- [ACTION ITEM]: Extract every line of the material below, reproducing each one verbatim with nothing altered, added, or left out.

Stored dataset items

[Start of section]

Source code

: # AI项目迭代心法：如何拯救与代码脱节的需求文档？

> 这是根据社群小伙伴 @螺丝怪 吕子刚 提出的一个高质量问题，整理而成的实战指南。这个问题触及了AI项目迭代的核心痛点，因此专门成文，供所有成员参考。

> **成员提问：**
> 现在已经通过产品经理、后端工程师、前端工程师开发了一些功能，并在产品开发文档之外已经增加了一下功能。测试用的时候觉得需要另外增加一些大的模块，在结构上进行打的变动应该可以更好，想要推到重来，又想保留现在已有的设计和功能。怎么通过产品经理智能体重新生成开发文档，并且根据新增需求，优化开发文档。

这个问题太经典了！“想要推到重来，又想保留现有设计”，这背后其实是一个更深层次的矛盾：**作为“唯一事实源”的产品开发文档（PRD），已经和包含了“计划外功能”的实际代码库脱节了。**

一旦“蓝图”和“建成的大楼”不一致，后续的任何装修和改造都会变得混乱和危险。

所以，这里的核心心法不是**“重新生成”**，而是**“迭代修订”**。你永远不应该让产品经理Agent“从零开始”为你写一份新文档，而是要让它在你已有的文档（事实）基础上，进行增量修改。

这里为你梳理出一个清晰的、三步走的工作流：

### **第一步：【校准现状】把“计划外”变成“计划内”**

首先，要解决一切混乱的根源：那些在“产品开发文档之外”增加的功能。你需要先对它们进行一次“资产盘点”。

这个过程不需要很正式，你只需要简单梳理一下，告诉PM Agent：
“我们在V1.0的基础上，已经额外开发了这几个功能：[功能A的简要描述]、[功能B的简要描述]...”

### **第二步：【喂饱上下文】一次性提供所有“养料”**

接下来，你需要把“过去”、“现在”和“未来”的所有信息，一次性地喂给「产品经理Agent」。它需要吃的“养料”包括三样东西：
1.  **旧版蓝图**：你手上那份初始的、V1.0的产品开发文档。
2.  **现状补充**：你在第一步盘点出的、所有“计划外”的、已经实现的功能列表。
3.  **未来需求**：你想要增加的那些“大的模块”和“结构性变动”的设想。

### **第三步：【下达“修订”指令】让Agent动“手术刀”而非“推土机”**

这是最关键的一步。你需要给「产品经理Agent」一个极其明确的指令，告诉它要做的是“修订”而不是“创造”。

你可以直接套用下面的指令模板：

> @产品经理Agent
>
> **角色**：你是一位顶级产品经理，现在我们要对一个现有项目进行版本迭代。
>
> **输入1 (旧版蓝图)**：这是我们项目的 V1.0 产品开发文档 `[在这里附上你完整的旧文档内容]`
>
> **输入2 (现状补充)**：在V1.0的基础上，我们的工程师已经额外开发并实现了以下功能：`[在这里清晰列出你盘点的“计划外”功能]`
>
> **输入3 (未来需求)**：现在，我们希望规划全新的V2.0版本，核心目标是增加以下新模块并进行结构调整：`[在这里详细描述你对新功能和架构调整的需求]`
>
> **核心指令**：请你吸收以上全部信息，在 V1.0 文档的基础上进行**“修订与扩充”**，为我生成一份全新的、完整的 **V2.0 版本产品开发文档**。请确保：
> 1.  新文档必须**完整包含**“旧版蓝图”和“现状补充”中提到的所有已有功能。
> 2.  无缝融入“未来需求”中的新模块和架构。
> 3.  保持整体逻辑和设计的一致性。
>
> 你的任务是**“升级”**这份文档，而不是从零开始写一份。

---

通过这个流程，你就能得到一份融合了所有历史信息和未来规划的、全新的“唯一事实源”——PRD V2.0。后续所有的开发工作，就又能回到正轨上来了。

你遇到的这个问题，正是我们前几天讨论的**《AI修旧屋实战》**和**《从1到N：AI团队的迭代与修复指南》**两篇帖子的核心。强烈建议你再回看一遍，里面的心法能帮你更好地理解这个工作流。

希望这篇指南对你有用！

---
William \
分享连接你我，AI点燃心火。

[End of section]

- [RESPONSE]:
Source code

: # AI项目迭代心法：如何拯救与代码脱节的需求文档？

> 这是根据社群小伙伴 @螺丝怪 吕子刚 提出的一个高质量问题，整理而成的实战指南。这个问题触及了AI项目迭代的核心痛点，因此专门成文，供所有成员参考。

> **成员提问：**
> 现在已经通过产品经理、后端工程师、前端工程师开发了一些功能，并在产品开发文档之外已经增加了一下功能。测试用的时候觉得需要另外增加一些大的模块，在结构上进行打的变动应该可以更好，想要推到重来，又想保留现在已有的设计和功能。怎么通过产品经理智能体重新生成开发文档，并且根据新增需求，优化开发文档。

这个问题太经典了！“想要推到重来，又想保留现有设计”，这背后其实是一个更深层次的矛盾：**作为“唯一事实源”的产品开发文档（PRD），已经和包含了“计划外功能”的实际代码库脱节了。**

一旦“蓝图”和“建成的大楼”不一致，后续的任何装修和改造都会变得混乱和危险。

所以，这里的核心心法不是**“重新生成”**，而是**“迭代修订”**。你永远不应该让产品经理Agent“从零开始”为你写一份新文档，而是要让它在你已有的文档（事实）基础上，进行增量修改。

这里为你梳理出一个清晰的、三步走的工作流：

### **第一步：【校准现状】把“计划外”变成“计划内”**

首先，要解决一切混乱的根源：那些在“产品开发文档之外”增加的功能。你需要先对它们进行一次“资产盘点”。

这个过程不需要很正式，你只需要简单梳理一下，告诉PM Agent：
“我们在V1.0的基础上，已经额外开发了这几个功能：[功能A的简要描述]、[功能B的简要描述]...”

### **第二步：【喂饱上下文】一次性提供所有“养料”**

接下来，你需要把“过去”、“现在”和“未来”的所有信息，一次性地喂给「产品经理Agent」。它需要吃的“养料”包括三样东西：
1.  **旧版蓝图**：你手上那份初始的、V1.0的产品开发文档。
2.  **现状补充**：你在第一步盘点出的、所有“计划外”的、已经实现的功能列表。
3.  **未来需求**：你想要增加的那些“大的模块”和“结构性变动”的设想。

### **第三步：【下达“修订”指令】让Agent动“手术刀”而非“推土机”**

这是最关键的一步。你需要给「产品经理Agent」一个极其明确的指令，告诉它要做的是“修订”而不是“创造”。

你可以直接套用下面的指令模板：

> @产品经理Agent
>
> **角色**：你是一位顶级产品经理，现在我们要对一个现有项目进行版本迭代。
>
> **输入1 (旧版蓝图)**：这是我们项目的 V1.0 产品开发文档 `[在这里附上你完整的旧文档内容]`
>
> **输入2 (现状补充)**：在V1.0的基础上，我们的工程师已经额外开发并实现了以下功能：`[在这里清晰列出你盘点的“计划外”功能]`
>
> **输入3 (未来需求)**：现在，我们希望规划全新的V2.0版本，核心目标是增加以下新模块并进行结构调整：`[在这里详细描述你对新功能和架构调整的需求]`
>
> **核心指令**：请你吸收以上全部信息，在 V1.0 文档的基础上进行**“修订与扩充”**，为我生成一份全新的、完整的 **V2.0 版本产品开发文档**。请确保：
> 1.  新文档必须**完整包含**“旧版蓝图”和“现状补充”中提到的所有已有功能。
> 2.  无缝融入“未来需求”中的新模块和架构。
> 3.  保持整体逻辑和设计的一致性。
>
> 你的任务是**“升级”**这份文档，而不是从零开始写一份。

---

通过这个流程，你就能得到一份融合了所有历史信息和未来规划的、全新的“唯一事实源”——PRD V2.0。后续所有的开发工作，就又能回到正轨上来了。

你遇到的这个问题，正是我们前几天讨论的**《AI修旧屋实战》**和**《从1到N：AI团队的迭代与修复指南》**两篇帖子的核心。强烈建议你再回看一遍，里面的心法能帮你更好地理解这个工作流。

希望这篇指南对你有用！

---
William \
分享连接你我，AI点燃心火。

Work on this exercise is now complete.